=== Excerpt ===

=== Begin Enclosure ===

Historical population
| Census | Pop. | Note | %± |
| 1900 | 211 |  | — |
| 1910 | 1,310 |  | 520.9% |
| 1920 | 2,717 |  | 107.4% |
| 1930 | 2,959 |  | 8.9% |
| 1940 | 2,510 |  | −15.2% |
| 1950 | 2,464 |  | −1.8% |
| 1960 | 2,519 |  | 2.2% |
| 1970 | 2,573 |  | 2.1% |
| 1980 | 2,972 |  | 15.5% |
| 1990 | 3,156 |  | 6.2% |
| 2000 | 3,282 |  | 4.0% |
| 2010 | 3,251 |  | −0.9% |
| 2020 | 3,205 |  | −1.4% |
U.S. Decennial Census

===2020 census===

As of the 2020 census, Cleveland had a population of 3,205. The median age was 39.9 years. 24.7% of residents were under the age of 18 and 19.8% of residents were 65 years of age or older. For every 100 females there were 92.1 males, and for every 100 females age 18 and over there were 87.7 males age 18 and over.

0% of residents lived in urban areas, while 100.0% lived in rural areas.

There were 1,273 households in Cleveland, of which 31.3% had children under the age of 18 living in them. Of all households, 43.5% were married-couple households, 18.8% were households with a male householder and no spouse or partner present, and 31.1% were households with a female householder and no spouse or partner present. About 33.0% of all households were made up of individuals and 16.1% had someone living alone who was 65 years of age or older.

There were 1,530 housing units, of which 16.8% were vacant. Among occupied housing units, 56.4% were owner-occupied and 43.6% were renter-occupied. The homeowner vacancy rate was 2.0% and the rental vacancy rate was 13.7%.

Racial composition as of the 2020 census
| Race | Percent |
|---|---|
| White | 77.6% |
| Black or African American | 0.8% |
| American Indian and Alaska Native | 9.5% |
| Asian | 0.6% |
| Native Hawaiian and Other Pacific Islander | 0% |
| Some other race | 1.2% |
| Two or more races | 10.4% |
| Hispanic or Latino (of any race) | 3.3% |

===2000 census===

As of the census of 2000, there were 3,282 people, 1,322 households, and 913 families residing in the city. The population density was 1,264.1 PD/sqmi. There were 1,483 housing units at an average density of 571.2 /sqmi. The racial makeup of the city was 85.19% White, 0.21% African American, 8.96% Native American, 0.46% Asian, 0.06% Pacific Islander, 0.34% from other races, and 4.78% from two or more races. Hispanic or Latino of any race were 1.04% of the population.

There were 1,322 households, out of which 30.9% had children under the age of 18 living with them, 54.2% were married couples living together, 10.2% had a female householder with no husband present, and 30.9% were non-families. 28.7% of all households were made up of individuals, and 16.6% had someone living alone who was 65 years of age or older. The average household size was 2.43 and the average family size was 2.97.

=== End Enclosure ===

=== Exercise set ===
A. In the Cleveland census excerpt, how many households did Cleveland have as of the 2020 census?
B. Print the part of the Cleveland census excerpt that opens with the words containing "As of the 2020 census, Cleveland" and closes with "18 and over.".

=== Extracted data ===

=== Begin Enclosure ===

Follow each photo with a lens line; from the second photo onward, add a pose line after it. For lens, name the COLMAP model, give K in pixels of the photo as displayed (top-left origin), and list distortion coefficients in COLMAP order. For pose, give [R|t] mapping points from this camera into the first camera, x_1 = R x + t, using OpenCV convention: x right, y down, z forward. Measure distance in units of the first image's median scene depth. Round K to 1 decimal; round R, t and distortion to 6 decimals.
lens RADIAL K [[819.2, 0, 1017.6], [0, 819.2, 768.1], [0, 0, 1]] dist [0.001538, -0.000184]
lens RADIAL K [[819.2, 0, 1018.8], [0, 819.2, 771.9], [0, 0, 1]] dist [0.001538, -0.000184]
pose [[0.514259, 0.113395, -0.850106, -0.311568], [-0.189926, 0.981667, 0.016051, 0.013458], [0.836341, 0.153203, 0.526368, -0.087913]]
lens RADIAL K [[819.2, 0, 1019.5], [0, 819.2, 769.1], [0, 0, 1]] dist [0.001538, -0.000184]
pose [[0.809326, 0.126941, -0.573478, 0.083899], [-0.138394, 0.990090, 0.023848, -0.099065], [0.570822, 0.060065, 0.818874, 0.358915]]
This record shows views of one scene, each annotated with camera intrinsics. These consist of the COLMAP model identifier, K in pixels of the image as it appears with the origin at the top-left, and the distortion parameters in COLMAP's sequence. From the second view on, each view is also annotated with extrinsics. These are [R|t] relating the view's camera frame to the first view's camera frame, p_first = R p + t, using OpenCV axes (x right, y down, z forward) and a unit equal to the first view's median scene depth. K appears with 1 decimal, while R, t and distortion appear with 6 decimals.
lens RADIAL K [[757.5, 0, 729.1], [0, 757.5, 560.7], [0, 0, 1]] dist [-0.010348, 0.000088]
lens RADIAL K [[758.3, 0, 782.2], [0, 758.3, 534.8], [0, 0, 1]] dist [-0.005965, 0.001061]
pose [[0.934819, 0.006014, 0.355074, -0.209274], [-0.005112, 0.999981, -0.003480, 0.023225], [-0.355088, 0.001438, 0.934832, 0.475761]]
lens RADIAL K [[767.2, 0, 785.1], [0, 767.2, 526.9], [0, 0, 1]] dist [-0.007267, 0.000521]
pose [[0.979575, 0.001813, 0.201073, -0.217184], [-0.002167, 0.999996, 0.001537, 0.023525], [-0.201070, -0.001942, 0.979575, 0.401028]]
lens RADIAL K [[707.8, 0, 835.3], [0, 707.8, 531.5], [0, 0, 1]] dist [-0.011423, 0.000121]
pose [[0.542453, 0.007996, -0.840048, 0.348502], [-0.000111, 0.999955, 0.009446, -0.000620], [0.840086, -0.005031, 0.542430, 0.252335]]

=== End Enclosure ===

=== Solution set ===
A. 1,273

B.
As of the 2020 census, Cleveland had a population of 3,205. The median age was 39.9 years. 24.7% of residents were under the age of 18 and 19.8% of residents were 65 years of age or older. For every 100 females there were 92.1 males, and for every 100 females age 18 and over there were 87.7 males age 18 and over.